WHAT TO WORK ON: In the records below, find the line containing "Architecture" and the line containing "thinking, problem solving, and"; please repeat exactly the lines from one to the other, both included, and nothing more.

INPUT: Begin

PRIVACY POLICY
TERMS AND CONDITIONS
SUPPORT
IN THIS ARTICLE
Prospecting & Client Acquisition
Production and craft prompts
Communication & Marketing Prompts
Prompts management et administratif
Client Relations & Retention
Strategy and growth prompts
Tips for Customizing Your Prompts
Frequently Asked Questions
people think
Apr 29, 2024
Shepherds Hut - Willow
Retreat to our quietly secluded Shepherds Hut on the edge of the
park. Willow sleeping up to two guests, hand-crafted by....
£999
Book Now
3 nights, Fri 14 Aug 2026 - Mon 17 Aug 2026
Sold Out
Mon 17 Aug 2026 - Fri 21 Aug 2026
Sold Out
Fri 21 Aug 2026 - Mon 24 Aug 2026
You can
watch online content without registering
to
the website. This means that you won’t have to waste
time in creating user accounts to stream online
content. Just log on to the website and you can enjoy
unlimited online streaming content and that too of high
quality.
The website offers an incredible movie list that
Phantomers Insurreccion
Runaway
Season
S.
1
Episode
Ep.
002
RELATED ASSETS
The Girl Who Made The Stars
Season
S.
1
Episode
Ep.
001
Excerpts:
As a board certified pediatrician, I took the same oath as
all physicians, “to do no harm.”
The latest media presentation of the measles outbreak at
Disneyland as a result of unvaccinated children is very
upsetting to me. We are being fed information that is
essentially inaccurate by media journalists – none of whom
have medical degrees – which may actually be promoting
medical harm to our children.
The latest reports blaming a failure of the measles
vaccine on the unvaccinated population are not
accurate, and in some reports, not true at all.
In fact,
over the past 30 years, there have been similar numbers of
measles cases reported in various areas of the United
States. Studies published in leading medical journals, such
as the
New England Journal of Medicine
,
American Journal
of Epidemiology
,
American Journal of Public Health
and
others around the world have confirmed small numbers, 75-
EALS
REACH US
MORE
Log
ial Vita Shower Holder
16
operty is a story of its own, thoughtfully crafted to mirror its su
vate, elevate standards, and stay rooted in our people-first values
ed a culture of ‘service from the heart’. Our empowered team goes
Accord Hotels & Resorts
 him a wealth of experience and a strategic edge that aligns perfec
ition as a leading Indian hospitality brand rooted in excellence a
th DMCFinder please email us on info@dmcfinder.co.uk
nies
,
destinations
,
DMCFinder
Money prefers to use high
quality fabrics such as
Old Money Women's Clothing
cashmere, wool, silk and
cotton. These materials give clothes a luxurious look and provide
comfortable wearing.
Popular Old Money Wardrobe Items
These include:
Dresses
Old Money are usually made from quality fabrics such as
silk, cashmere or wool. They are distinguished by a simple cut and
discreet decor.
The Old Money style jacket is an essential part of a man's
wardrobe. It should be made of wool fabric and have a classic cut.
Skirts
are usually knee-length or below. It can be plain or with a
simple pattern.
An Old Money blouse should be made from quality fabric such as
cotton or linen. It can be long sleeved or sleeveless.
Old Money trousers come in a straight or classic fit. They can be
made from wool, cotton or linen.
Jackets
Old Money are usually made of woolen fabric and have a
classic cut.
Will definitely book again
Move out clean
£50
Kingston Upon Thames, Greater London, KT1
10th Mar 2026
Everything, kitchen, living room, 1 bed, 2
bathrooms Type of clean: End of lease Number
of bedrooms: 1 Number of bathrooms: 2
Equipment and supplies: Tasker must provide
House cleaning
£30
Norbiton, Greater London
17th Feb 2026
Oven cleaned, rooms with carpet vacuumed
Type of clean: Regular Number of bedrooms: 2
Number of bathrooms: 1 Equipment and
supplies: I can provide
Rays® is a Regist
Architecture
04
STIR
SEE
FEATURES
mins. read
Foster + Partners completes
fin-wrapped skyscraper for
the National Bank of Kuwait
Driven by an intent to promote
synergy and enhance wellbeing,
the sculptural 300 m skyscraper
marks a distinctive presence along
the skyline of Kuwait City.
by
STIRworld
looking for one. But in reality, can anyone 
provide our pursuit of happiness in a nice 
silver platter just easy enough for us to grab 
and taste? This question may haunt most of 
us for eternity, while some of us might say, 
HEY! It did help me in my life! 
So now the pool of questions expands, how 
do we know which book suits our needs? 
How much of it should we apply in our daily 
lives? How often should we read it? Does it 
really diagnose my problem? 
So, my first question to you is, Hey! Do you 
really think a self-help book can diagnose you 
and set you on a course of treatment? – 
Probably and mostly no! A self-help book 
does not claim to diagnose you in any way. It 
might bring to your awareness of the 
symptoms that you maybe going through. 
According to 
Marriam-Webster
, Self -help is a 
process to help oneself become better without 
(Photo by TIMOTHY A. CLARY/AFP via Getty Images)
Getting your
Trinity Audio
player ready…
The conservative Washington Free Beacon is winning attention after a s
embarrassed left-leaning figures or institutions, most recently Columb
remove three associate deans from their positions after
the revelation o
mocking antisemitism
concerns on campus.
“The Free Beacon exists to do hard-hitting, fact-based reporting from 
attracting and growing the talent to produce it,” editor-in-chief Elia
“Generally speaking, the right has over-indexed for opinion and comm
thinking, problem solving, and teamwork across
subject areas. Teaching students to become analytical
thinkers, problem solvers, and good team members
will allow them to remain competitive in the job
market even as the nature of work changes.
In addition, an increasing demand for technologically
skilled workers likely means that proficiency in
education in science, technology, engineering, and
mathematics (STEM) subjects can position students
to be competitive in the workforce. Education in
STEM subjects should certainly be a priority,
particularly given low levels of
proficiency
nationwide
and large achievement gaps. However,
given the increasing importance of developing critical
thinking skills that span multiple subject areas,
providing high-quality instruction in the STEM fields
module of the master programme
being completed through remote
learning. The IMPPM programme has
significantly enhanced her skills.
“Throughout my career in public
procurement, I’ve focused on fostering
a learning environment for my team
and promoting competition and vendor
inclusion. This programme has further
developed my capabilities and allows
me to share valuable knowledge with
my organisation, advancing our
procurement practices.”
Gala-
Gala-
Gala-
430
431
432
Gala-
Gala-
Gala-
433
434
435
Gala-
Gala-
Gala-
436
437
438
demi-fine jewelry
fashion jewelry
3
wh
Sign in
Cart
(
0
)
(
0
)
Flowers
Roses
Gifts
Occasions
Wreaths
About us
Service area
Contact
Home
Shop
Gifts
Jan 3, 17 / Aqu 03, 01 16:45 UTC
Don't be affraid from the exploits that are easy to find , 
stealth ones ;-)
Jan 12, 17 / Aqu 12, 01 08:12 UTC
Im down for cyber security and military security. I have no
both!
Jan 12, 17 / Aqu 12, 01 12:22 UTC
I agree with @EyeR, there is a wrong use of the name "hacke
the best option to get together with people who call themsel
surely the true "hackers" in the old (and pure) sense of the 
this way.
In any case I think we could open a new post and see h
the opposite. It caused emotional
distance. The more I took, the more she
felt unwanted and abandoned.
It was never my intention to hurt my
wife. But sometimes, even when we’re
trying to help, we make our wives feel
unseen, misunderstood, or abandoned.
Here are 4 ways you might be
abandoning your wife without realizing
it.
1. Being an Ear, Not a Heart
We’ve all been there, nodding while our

INPUT: End

RESULT OF THE TASK:
Architecture
04
STIR
SEE
FEATURES
mins. read
Foster + Partners completes
fin-wrapped skyscraper for
the National Bank of Kuwait
Driven by an intent to promote
synergy and enhance wellbeing,
the sculptural 300 m skyscraper
marks a distinctive presence along
the skyline of Kuwait City.
by
STIRworld
looking for one. But in reality, can anyone 
provide our pursuit of happiness in a nice 
silver platter just easy enough for us to grab 
and taste? This question may haunt most of 
us for eternity, while some of us might say, 
HEY! It did help me in my life! 
So now the pool of questions expands, how 
do we know which book suits our needs? 
How much of it should we apply in our daily 
lives? How often should we read it? Does it 
really diagnose my problem? 
So, my first question to you is, Hey! Do you 
really think a self-help book can diagnose you 
and set you on a course of treatment? – 
Probably and mostly no! A self-help book 
does not claim to diagnose you in any way. It 
might bring to your awareness of the 
symptoms that you maybe going through. 
According to 
Marriam-Webster
, Self -help is a 
process to help oneself become better without 
(Photo by TIMOTHY A. CLARY/AFP via Getty Images)
Getting your
Trinity Audio
player ready…
The conservative Washington Free Beacon is winning attention after a s
embarrassed left-leaning figures or institutions, most recently Columb
remove three associate deans from their positions after
the revelation o
mocking antisemitism
concerns on campus.
“The Free Beacon exists to do hard-hitting, fact-based reporting from 
attracting and growing the talent to produce it,” editor-in-chief Elia
“Generally speaking, the right has over-indexed for opinion and comm
thinking, problem solving, and teamwork across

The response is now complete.